Shares in Australia’s biggest private hospital operator closed yesterday trading for $35.55. In early afternoon trade on Thursday, shares are changing hands for $35.49, down 0.2%.
For some context, the ASX 200 is up 0.5% at this same time.
Longer term, Ramsay Health Care shares have gained 4% in 2025, slightly underperforming the 5.2% year-to-date returns posted by the benchmark index.
Atop those share price gains, the ASX 200 healthcare share also trades on a fully franked 2.3% trailing dividend yield.
While the past year’s performance has been modest, looking ahead, Family Financial Solutions’ Jabin Hallihan believes Ramsay Health Care shares are currently materially undervalued (courtesy of The Bull).
Here’s why.
Should you buy the ASX 200 healthcare share today?
“Ramsay is one of Australia’s largest private hospital operators,” Hallihan said. “Strong fundamentals and margin recovery support long term growth.”
As for his buy recommendation on the ASX 200 healthcare share, he noted, “In Australia, RHC reported revenue growth of 6.5% in the first quarter of 2026 compared to the prior corresponding period.
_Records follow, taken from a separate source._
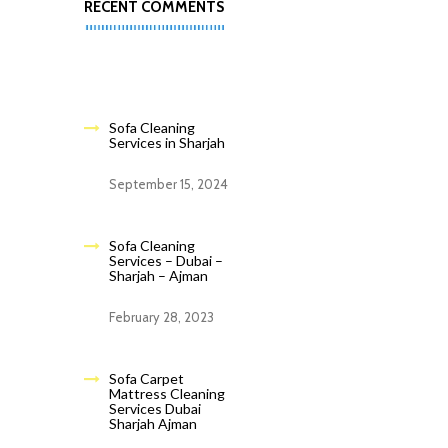
RECENT COMMENTS
Sofa Cleaning
Services in Sharjah
September 15, 2024
Sofa Cleaning
Services – Dubai –
Sharjah – Ajman
February 28, 2023
Sofa Carpet
Mattress Cleaning
Services Dubai
Sharjah Ajman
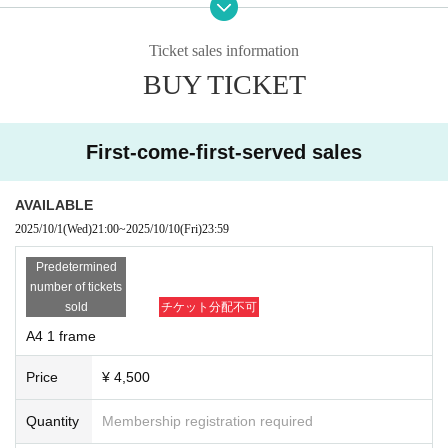
*Exhibition fee (including venue fee, printing,
tted.)
・In order to maintain a uniform look, the event staff will ha
panels, setup, etc.)
Ticket sales information
ndle everything from printing to panels and setup. After sub
A4 1 frame: 4,500 yen
BUY TICKET
A4 3 frames: 12,000 yen
mission, we will not be able to change the photos or specif
A2 1 frame: 7,500 yen
y the paper or placement.
A2 2 frames: 14,000 yen
・Layout will be determined based on the number of exhibitors, but the plann
First-come-first-served sales
ed layout on the wall will be a maximum of 27 rows of A4 size, 3 columns verti
A4 total of 81 slots / A2 total of 44 slots (subject to change depending on the n
cal, and 22 rows of A2 size, 2 columns vertical.
umber of exhibitors)
AVAILABLE
・Photographers are requested to obtain permission from models to use phot
ographs of the exhibited works. Works for which permission has not been obt
2025/10/1
(Wed)
21:00
~
2025/10/10
(Fri)
23:59
〇 Recruitment period
ained will not be accepted.
Oct. 1, 2025 (Wednesday) 21:00 -Oct. 15, 2025 (Wednesday) 23:59
Predetermined
-
Only those who can come by 5:00 PM on the last day of the exhibition ca
Deadline as soon as the capacity is reached
number of tickets
n return the exhibited works in panel form. If you do not wish to have them
After the application deadline, all participants will receive an email with instru
sold
チケット分配不可
returned, they will be disposed of. We will ask you if you wish to have the
ctions on how to submit their application.
m returned when you submit the data.
A4 1 frame
You may submit your application at any time up until the deadline.
Price
¥ 4,500
* Details
Quantity
Membership registration required
・This is a photo exhibition showcasing photos taken of exclusive/affiliated m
Earnings before interest and tax rose 5.8%.”
And earnings are forecast to keep growing.
“RHC expects EBIT growth in full year 2026,” Hallihan noted.
He concluded:
Ramsay’s shares remain undervalued relative to our fair value estimate of $54, as we expect profitability to improve through higher indexation, digital efficiencies and easing wage pressures. The shares were trading at $37.23 on December 4.
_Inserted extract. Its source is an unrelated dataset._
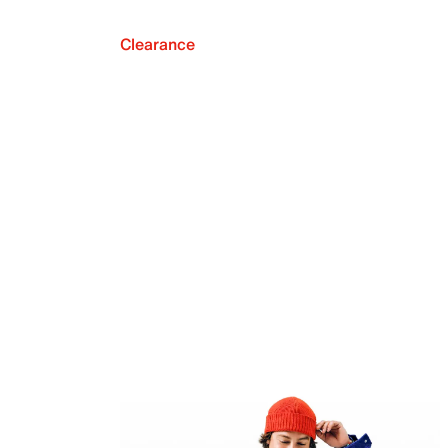
Clearance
Going by Family Financial Solutions’ fair value estimate, that implies a potential 52.2% upside from the current share price.
What’s the latest from Ramsay Health Care?
Ramsay Health Care shares closed up 12.7% on 25 November, the day the company held its annual general meeting (AGM).
Investors were buying the ASX 200 healthcare share amid ongoing progress following what management admitted was a difficult year gone by.
“While there is still much work ahead and cost pressures remain, the board is encouraged by the progress we are making towards improving the performance of our Australian and UK hospital businesses,” Ramsay Health Care chair David Thodey said on the day.
Ramsay Health Care CEO and managing director Natalie Davis added:
Over the past year, we’ve maintained our leading patient NPS scores across our regions. We’re growing our clinical trials network in Australia to expand access to new treatments, to strengthen our doctor value proposition and to build partnerships that support clinical innovation.